Seitdem wurden noch viele weitere Krankenhäuser in die Luft gesprengt. Schätzungen von Physicians for Human Rights zufolge wurden seit Beginn des syrischen Bürgerkriegs mindestens 375 Anschläge auf medizinische Einrichtungen verzeichnet. Viele der Männer und Frauen, die die Verwundeten in provisorischen Krankenhäusern unter der Erde behandeln, bewältigen infolgedessen erst das erste Jahr ihres Medizinstudiums oder hatten gar keine medizinische Ausbildung.

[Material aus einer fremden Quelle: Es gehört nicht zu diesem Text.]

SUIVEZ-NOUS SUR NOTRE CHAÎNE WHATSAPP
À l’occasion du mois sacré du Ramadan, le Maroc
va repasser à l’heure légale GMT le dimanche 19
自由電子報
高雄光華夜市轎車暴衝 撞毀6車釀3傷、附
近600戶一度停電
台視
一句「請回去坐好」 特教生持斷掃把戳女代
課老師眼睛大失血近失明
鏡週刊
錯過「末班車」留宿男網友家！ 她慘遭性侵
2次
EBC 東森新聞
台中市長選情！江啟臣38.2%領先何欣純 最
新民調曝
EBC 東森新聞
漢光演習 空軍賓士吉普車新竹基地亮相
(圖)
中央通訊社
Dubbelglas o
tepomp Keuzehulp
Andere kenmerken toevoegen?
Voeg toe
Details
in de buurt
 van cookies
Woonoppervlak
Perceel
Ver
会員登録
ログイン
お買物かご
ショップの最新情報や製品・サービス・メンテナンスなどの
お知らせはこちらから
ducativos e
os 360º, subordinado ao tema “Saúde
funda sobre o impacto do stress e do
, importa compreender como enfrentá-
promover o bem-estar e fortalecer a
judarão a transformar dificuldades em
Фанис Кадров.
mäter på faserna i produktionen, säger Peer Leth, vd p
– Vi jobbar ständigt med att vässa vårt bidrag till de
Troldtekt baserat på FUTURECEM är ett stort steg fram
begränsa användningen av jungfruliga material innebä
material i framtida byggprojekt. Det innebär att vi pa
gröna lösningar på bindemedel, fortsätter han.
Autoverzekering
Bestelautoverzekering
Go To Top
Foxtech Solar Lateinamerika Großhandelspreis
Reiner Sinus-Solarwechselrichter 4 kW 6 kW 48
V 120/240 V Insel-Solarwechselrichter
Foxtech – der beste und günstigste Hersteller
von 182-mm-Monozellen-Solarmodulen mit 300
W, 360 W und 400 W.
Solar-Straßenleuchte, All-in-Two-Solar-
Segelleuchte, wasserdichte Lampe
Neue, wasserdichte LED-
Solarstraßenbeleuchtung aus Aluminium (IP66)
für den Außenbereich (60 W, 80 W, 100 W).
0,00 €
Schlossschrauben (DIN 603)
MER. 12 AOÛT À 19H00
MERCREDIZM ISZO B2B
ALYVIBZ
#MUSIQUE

Zudem besteht der Großteil der Ersthelfer der Weißhelme aus gewöhnlichen Bürgern – unter anderem aus Bäckern, Krankenpflegern, Malern und Schneidern. Aus diesem Grund wenden sich ihre Unterstützer mit einer Unterschriftenaktion an die Öffentlichkeit, mit der man sich für die Überreichung des Friedensnobelpreises 2016 an die Weißhelme aussprechen kann.